A US-based AI startup is making bold claims against NVIDIA's most advanced hardware. Tensordyne has announced the successful tape-out of its Napier chip, a 3nm AI accelerator built on TSMC's process in collaboration with Broadcom and HPE's Juniper Networks. The company is already reporting over $200 million in projected system demand.

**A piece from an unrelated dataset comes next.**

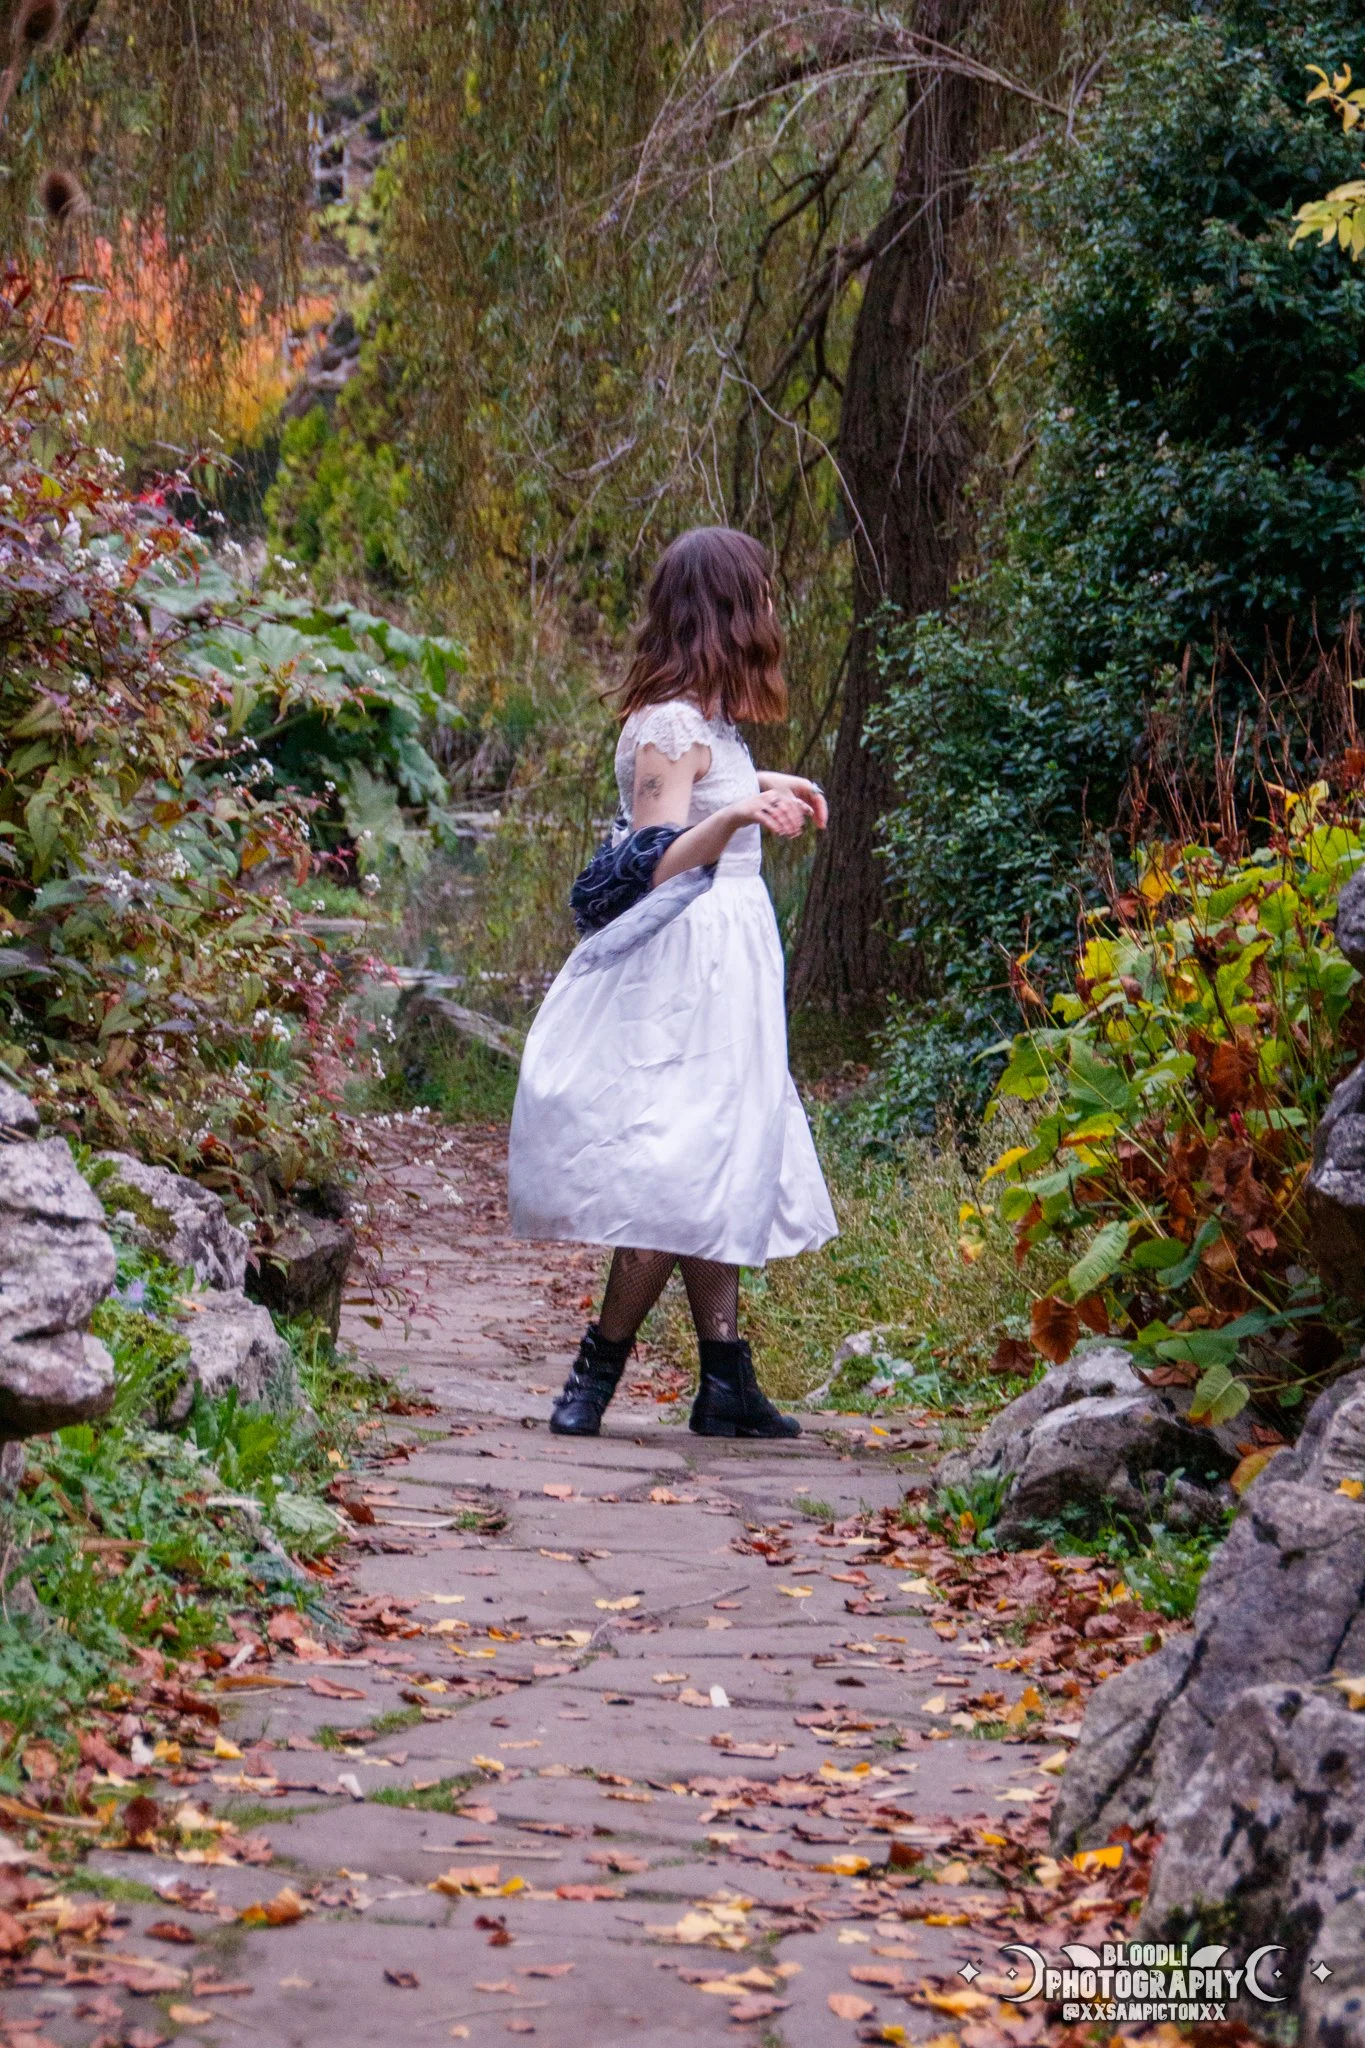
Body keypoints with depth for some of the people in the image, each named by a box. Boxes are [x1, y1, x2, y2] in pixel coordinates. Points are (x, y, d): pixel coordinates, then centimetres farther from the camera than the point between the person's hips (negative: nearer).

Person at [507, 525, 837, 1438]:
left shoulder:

The Napier chip packs 138 billion transistors, 2.1 petaflops of Dense FP8 compute, 144GB of HBM3E memory, 256MB of SRAM, and runs at 300W TDP. The architectural hook is a proprietary logarithmic mathematics method that replaces numerous multiplication operations with simpler addition-based computation. Because adders are smaller and more power-efficient than multipliers, Tensordyne claims this frees up significantly more silicon area for SRAM, which it says gives Napier five times as much on-chip SRAM as NVIDIA's Blackwell.

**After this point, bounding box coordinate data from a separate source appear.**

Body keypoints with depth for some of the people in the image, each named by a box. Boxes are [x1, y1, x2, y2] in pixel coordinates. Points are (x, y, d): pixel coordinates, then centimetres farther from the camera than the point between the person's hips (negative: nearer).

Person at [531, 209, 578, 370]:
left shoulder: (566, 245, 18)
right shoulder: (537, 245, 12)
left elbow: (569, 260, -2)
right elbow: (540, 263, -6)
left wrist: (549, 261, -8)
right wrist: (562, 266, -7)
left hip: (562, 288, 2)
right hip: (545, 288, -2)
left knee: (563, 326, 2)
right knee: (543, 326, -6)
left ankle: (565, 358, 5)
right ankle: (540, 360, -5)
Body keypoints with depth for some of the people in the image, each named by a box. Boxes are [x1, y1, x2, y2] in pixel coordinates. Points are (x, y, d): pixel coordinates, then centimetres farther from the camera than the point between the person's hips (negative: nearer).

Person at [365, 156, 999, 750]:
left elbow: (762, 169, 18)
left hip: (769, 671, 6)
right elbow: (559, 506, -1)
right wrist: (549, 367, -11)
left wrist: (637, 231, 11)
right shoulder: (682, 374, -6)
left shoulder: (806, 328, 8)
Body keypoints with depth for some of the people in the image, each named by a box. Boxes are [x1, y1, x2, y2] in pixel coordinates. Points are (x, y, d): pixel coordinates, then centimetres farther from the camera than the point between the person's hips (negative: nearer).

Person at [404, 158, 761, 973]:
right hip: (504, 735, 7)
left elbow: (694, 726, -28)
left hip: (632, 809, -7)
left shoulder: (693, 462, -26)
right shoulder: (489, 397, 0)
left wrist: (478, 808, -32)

The full rack configuration, called the TDN72, houses 288 Napier chips across four pods of 72 chips each. The complete rack delivers 608 petaflops of FP8 compute, 42TB of HBM3E memory, and operates within a 120kW power envelope, all while being fully air-cooled.
- Read more: NVIDIA GB300 'Blackwell Ultra' AI GPU: 288GB HBM3E, 1.4kW power, 50% faster than GB200
- Read more: Microsoft's Maia 200 AI accelerator has 216GB of memory, outperforms Amazon and Google chips
- Read more: Microsoft Azure upgraded to NVIDIA GB300 'Blackwell Ultra' with 4600 GPUs connected together
Tensordyne claims the TDN72 provides 13x more tokens per second and 17x more tokens per watt than NVIDIA's Blackwell NVL72, and says a single rack can match the throughput of nine NVIDIA Rubin plus Groq LPX racks for multi-trillion parameter models.

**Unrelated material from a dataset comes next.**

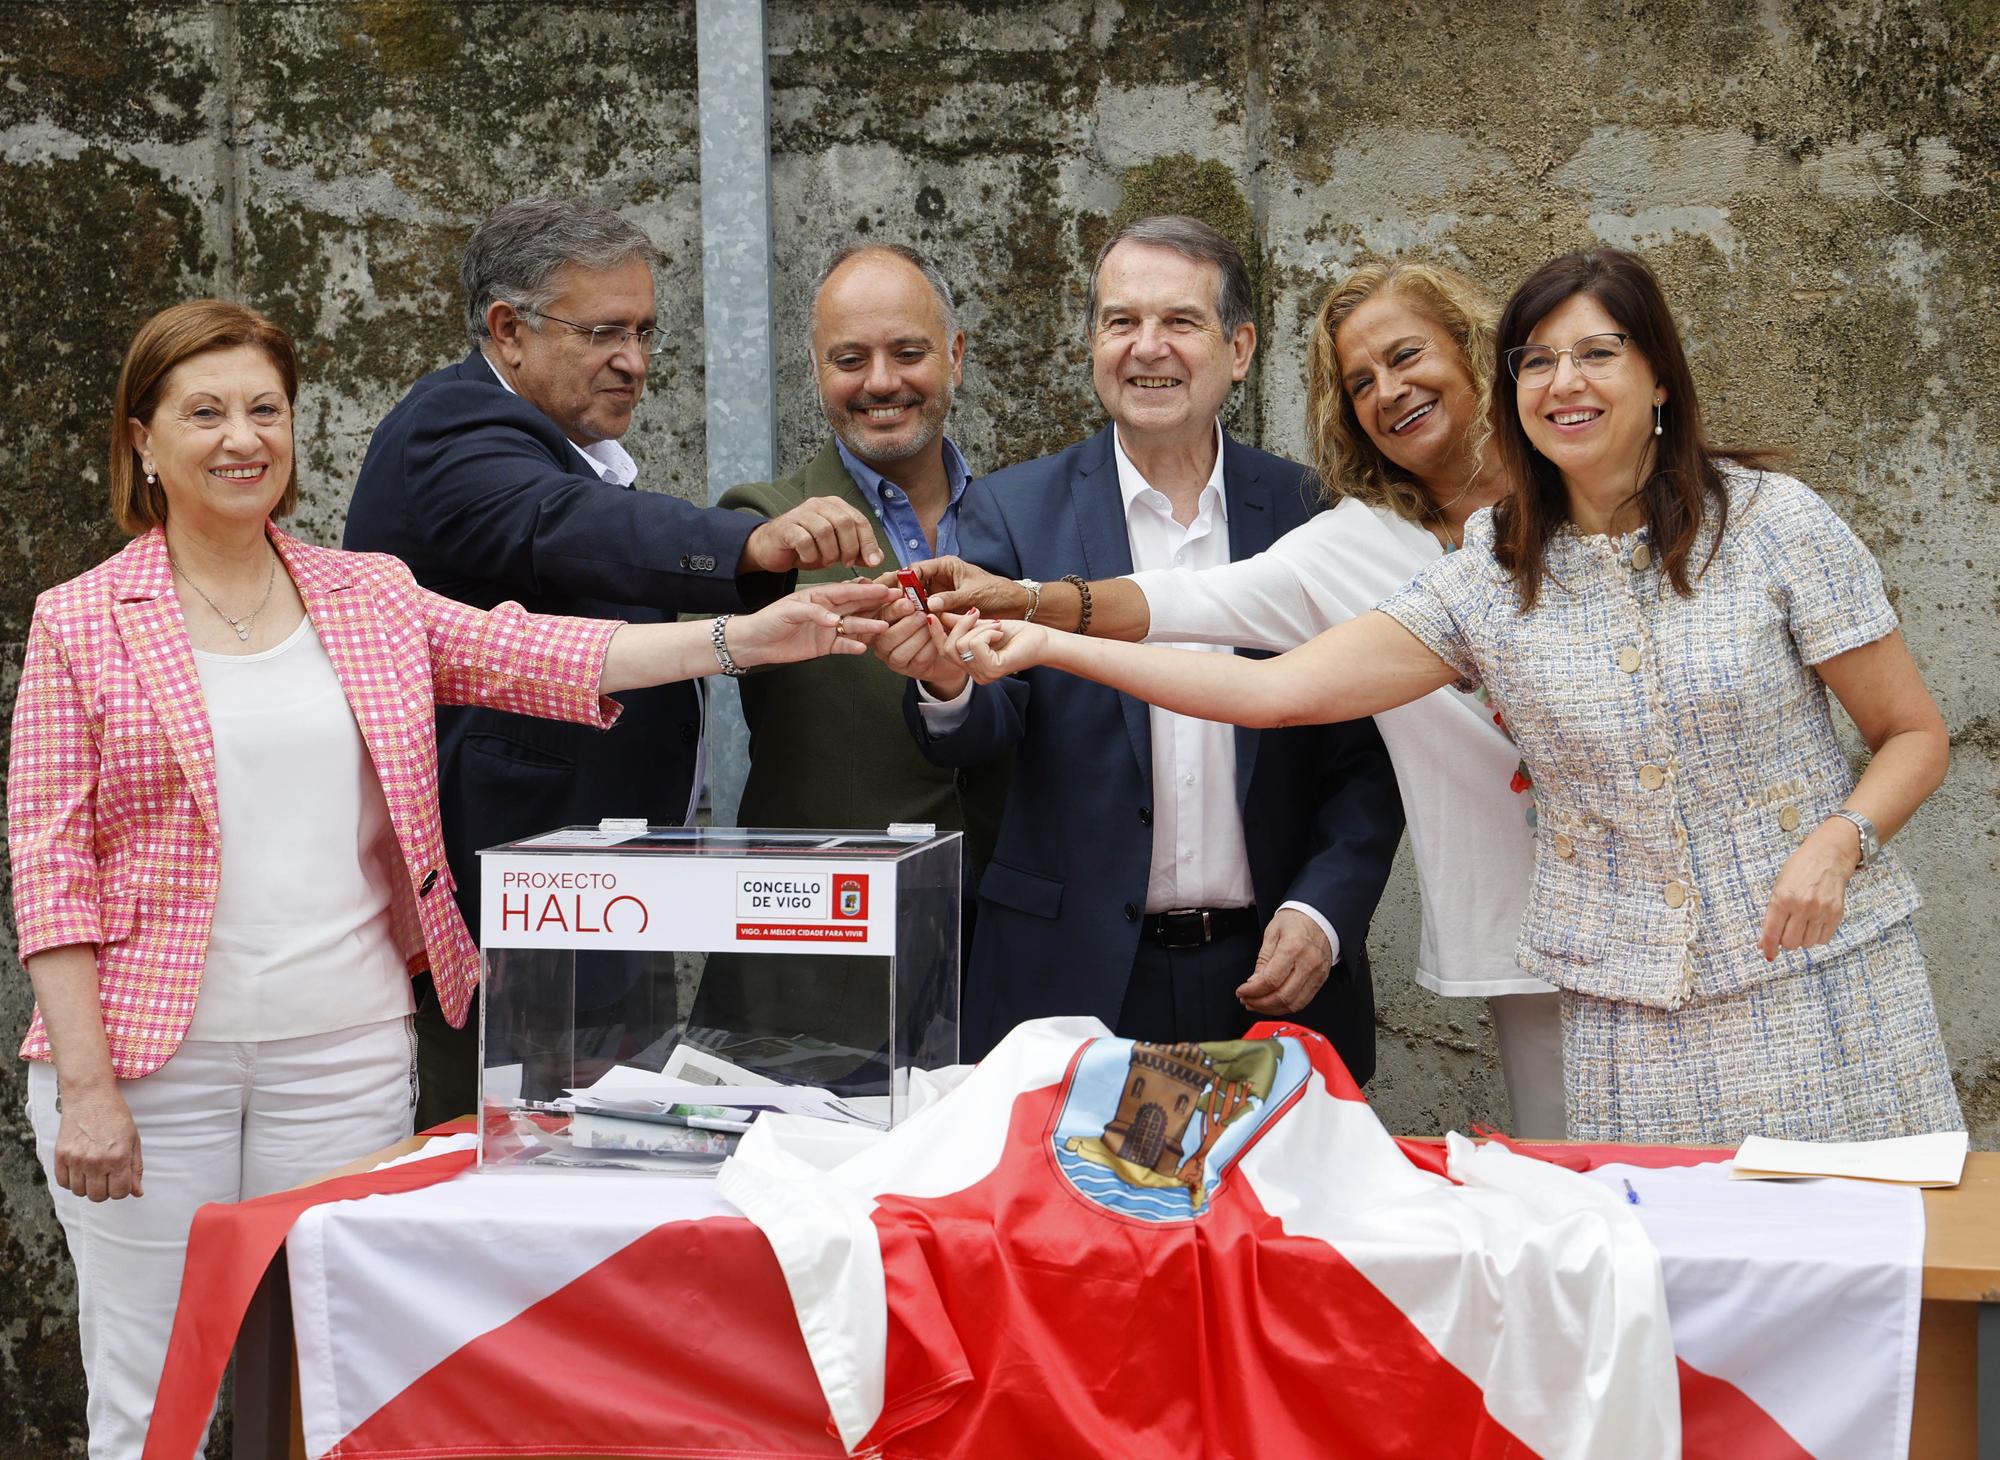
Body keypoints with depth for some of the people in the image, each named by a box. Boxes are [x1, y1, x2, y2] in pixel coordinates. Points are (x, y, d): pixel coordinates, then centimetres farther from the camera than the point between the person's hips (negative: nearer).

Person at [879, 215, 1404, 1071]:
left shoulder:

The company also points to a proprietary scale-up interconnect called TDN Link, which it says delivers sub-microsecond chip-to-chip latency with 1TB/s of bandwidth across the 72-chip system, targeting mixture-of-experts and agentic AI workloads where interconnect performance matters as much as raw compute.

Those are impressive numbers, but they come with the standard caveats that apply to any pre-launch AI accelerator. Tensordyne's beta program is planned for Q1 2027, with broader system shipments expected by the end of Q2 2027. By that point, NVIDIA, AMD, and a growing field of inference-focused silicon startups will have moved on as well.
Tensordyne promises compatibility with Hugging Face-hosted models and PyTorch, and with Triton, and provides a custom Python SDK. If Tensordyne's technology works and can be delivered in 2027, Napier could be a notable alternative for inference infrastructure.